Peanuts in sugar provide healthy fats, protein, and some vitamins, which can promote heart health and support energy needs. However, the added sugar can contribute to blood sugar spikes and increase caloric intake, potentially leading to weight gain or other metabolic concerns over time when eaten in excess. Consuming them in moderation is recommended.
The recommended serving size for peanuts in sugar is 1 ounce, which equates to about a small handful or 28 grams. Eating this amount provides a good balance of nutrients without overconsuming calories or sugar, especially if paired with a balanced diet focusing on nutrient-dense whole foods.
Compared to plain roasted peanuts, peanuts in sugar contain significantly more carbohydrates and calories due to the sugar coating. Plain roasted peanuts are more nutrient-dense, offering healthy fats, protein, and vitamins without added sugars, making them a better option for most diets, especially those focusing on low-carb or lower-sugar intake.

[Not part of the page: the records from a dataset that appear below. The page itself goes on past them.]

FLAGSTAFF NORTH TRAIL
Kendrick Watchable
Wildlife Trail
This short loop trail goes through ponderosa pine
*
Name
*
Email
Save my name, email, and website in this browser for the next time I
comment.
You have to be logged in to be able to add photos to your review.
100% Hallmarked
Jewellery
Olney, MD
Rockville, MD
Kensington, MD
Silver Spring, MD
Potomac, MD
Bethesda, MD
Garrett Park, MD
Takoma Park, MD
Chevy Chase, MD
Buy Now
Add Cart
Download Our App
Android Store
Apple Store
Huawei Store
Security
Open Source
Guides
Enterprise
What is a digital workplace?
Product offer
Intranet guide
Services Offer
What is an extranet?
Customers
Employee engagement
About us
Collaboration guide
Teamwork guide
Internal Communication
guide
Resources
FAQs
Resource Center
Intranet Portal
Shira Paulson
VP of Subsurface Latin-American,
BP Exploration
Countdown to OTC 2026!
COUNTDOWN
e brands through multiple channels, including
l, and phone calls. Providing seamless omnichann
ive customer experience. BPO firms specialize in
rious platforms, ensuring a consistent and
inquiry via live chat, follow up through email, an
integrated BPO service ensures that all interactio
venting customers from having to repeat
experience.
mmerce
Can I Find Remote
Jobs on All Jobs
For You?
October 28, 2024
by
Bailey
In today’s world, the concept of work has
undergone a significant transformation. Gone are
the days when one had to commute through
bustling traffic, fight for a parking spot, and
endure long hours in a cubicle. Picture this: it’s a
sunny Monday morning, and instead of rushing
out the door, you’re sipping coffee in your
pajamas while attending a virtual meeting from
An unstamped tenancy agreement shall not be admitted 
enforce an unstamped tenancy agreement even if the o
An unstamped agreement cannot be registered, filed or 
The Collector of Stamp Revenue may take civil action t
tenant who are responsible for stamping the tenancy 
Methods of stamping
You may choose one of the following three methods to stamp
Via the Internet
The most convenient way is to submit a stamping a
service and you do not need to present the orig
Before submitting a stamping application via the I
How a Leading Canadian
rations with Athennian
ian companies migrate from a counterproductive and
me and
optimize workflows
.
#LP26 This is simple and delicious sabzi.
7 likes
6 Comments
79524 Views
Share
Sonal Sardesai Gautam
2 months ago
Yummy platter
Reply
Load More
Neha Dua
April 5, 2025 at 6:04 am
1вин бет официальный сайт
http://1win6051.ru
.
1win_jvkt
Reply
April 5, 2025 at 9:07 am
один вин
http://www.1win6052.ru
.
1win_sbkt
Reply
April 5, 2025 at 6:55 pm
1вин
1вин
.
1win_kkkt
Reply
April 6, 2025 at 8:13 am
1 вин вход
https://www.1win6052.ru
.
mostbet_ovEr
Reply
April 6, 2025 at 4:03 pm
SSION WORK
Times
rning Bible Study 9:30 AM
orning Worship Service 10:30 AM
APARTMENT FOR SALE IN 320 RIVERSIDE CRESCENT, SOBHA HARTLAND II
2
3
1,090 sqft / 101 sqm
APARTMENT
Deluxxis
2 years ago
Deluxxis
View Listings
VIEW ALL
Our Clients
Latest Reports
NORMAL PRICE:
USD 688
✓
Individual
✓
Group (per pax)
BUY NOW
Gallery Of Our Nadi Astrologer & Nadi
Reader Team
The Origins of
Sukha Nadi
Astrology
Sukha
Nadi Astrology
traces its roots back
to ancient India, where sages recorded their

Our nutrition data comes from trusted, authoritative sources to ensure accuracy and reliability. Below are specific scientific references and authoritative sources for this food item.
Additional Authoritative Sources:
Daily value percentages based on FDA guidelines. Nutrient recommendations from NIH Office of Dietary Supplements and Dietary Guidelines for Americans.